Dimensions: 33 cm (height) x 16.4 cm (width) x 13 cm (depth) (Netto)

Curator: Oh, my. What an odd character caught mid-dance! Editor: Precisely! And he embodies the chaotic joy often associated with these sylvan figures. The artist, C.C. Peters, cast him in bronze back in 1853. The piece is entitled "A Dancing Faun Playing the Double Flageolet." Curator: Double flageolet! What an ingenious, or should I say, an unsettling way to hold the instrument—pinned through his mouth? The piece makes the instrument a rather dominating attribute! I am struck by the artist's rendering of Dionysian ecstasy here—both musical and movement seem strained, as if captured right at its crescendo.
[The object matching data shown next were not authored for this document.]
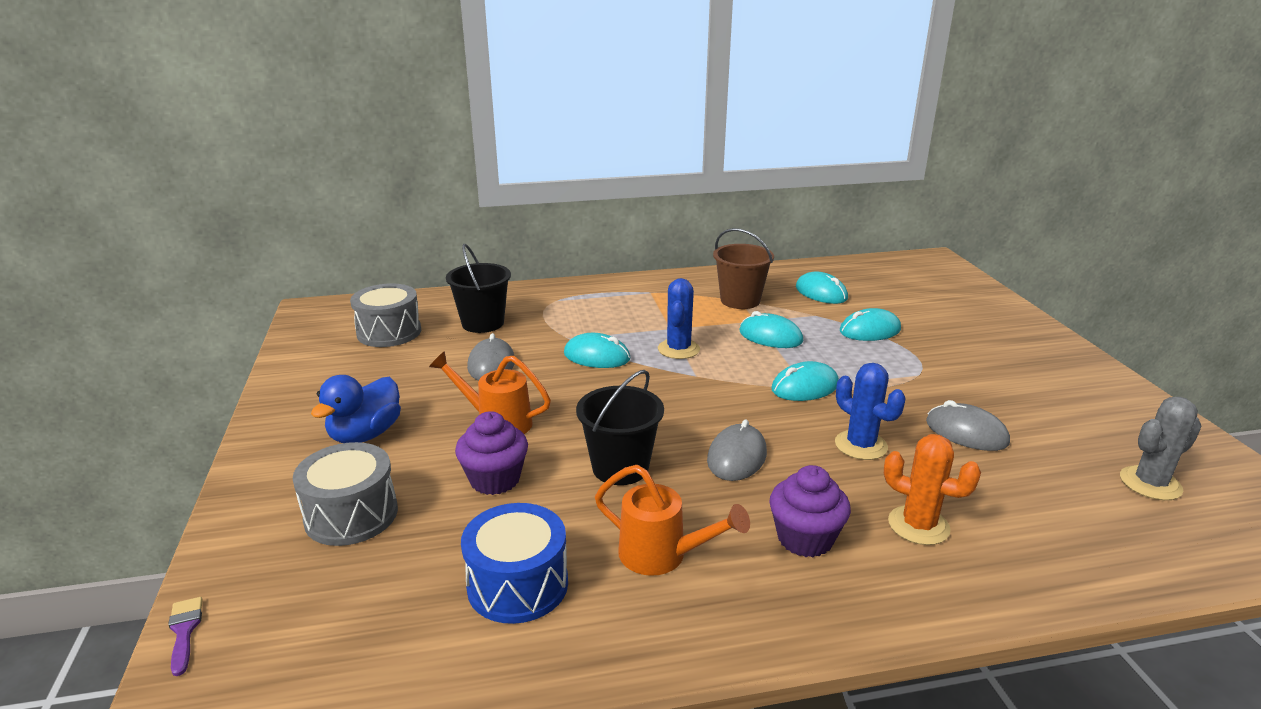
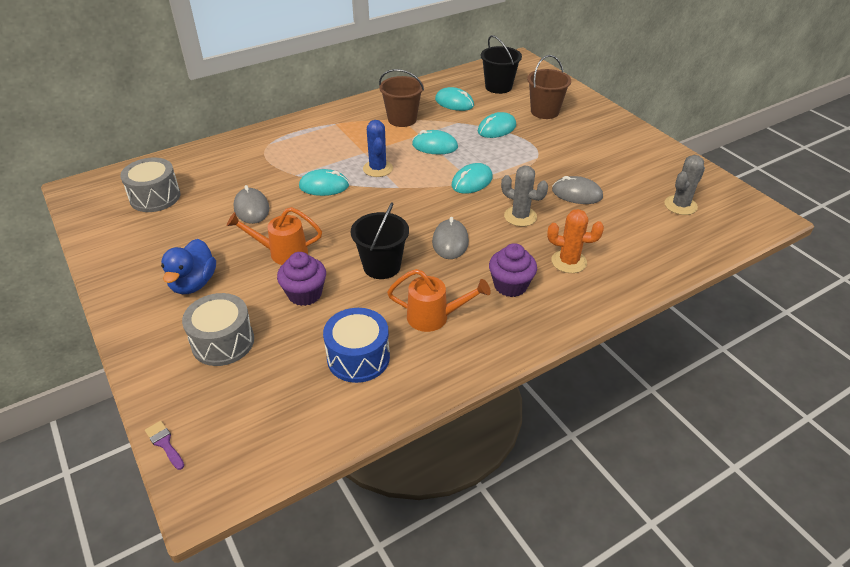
camera: 20 degrees left, 15 degrees up
black bucket [446,244,511,333] -> black bucket moved to [481,35,522,94]
blue cactus [835,363,905,460] -> grey cactus [501,166,548,227]
none -> brown bucket [527,55,571,119]

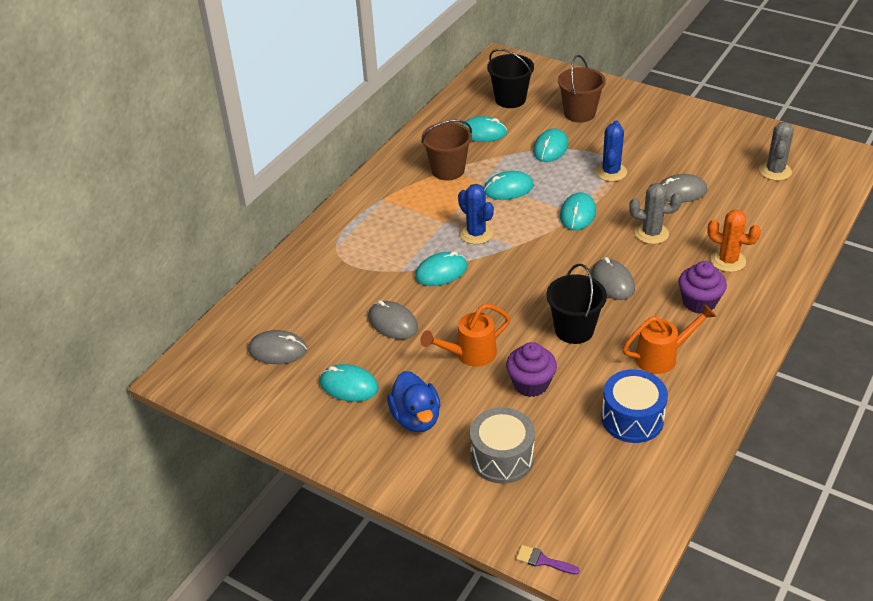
camera: 25 degrees left, 0 degrees up
grey drum [120,158,180,212] -> grey mouse [248,330,307,364]
orange cactus [547,209,604,273] -> orange cactus turned 45 degrees clockwise [707,210,761,272]
none -> turquoise mouse [320,364,379,402]
none -> blue cactus [595,121,627,182]

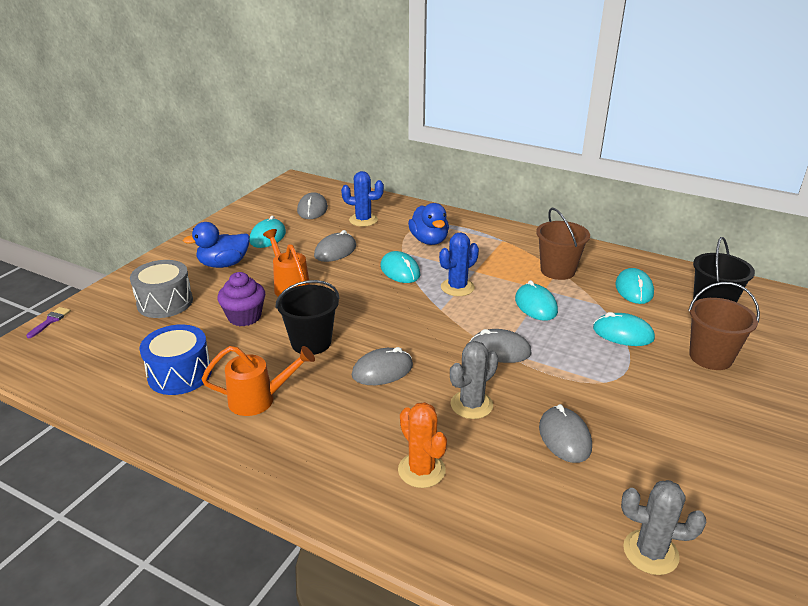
camera: 85 degrees right, 10 degrees down
turquoise mouse [560,192,596,230] -> grey mouse [470,329,532,363]
blue cactus [595,121,627,182] -> blue cactus moved to [341,171,384,227]
orange watering can [622,304,716,374] -> orange watering can turned 75 degrees counterclockwise [202,346,315,416]
grey cactus [629,183,682,244] -> grey cactus turned 45 degrees clockwise [450,341,498,419]
purple cupcake [678,261,727,314] -> none
orange cactus [707,210,761,272] -> orange cactus turned 60 degrees counterclockwise [398,402,447,488]
none -> blue duck [408,203,449,245]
Editor: I find his positioning striking. He’s poised, weight resting on one foot, seemingly arrested mid-leap. Look at the curvature of his back, mirroring the trajectory of the pipes. The contrast between the polished bronze and the figure’s lively disposition is also intriguing. Curator: The pipes suggest a liminal space—between wild nature and nascent civilization, if we take musical instruments as indicative of cultural refinement. Remember, fauns belong to a very ancient pantheon and embody humanity’s ambivalent relationship with the wilderness. It could reflect an anxiety about the uninhibited aspect of human nature barely kept at bay by the veneer of progress. Editor: You’re drawing on his mythical baggage and interpreting him as some symbol, while I see pure compositional rhythm. Peters has achieved a marvelous synthesis of form and movement within the strict confines of the Classical Realism. It's so poised—dare I say academic? It certainly contrasts with the subject's inherent untamability. Curator: Maybe both? After all, every symbol is itself a particular convergence of lines, forms, and mass—an emblem shaped by its medium, by a dance between order and chaos. Editor: It makes sense—let’s end there!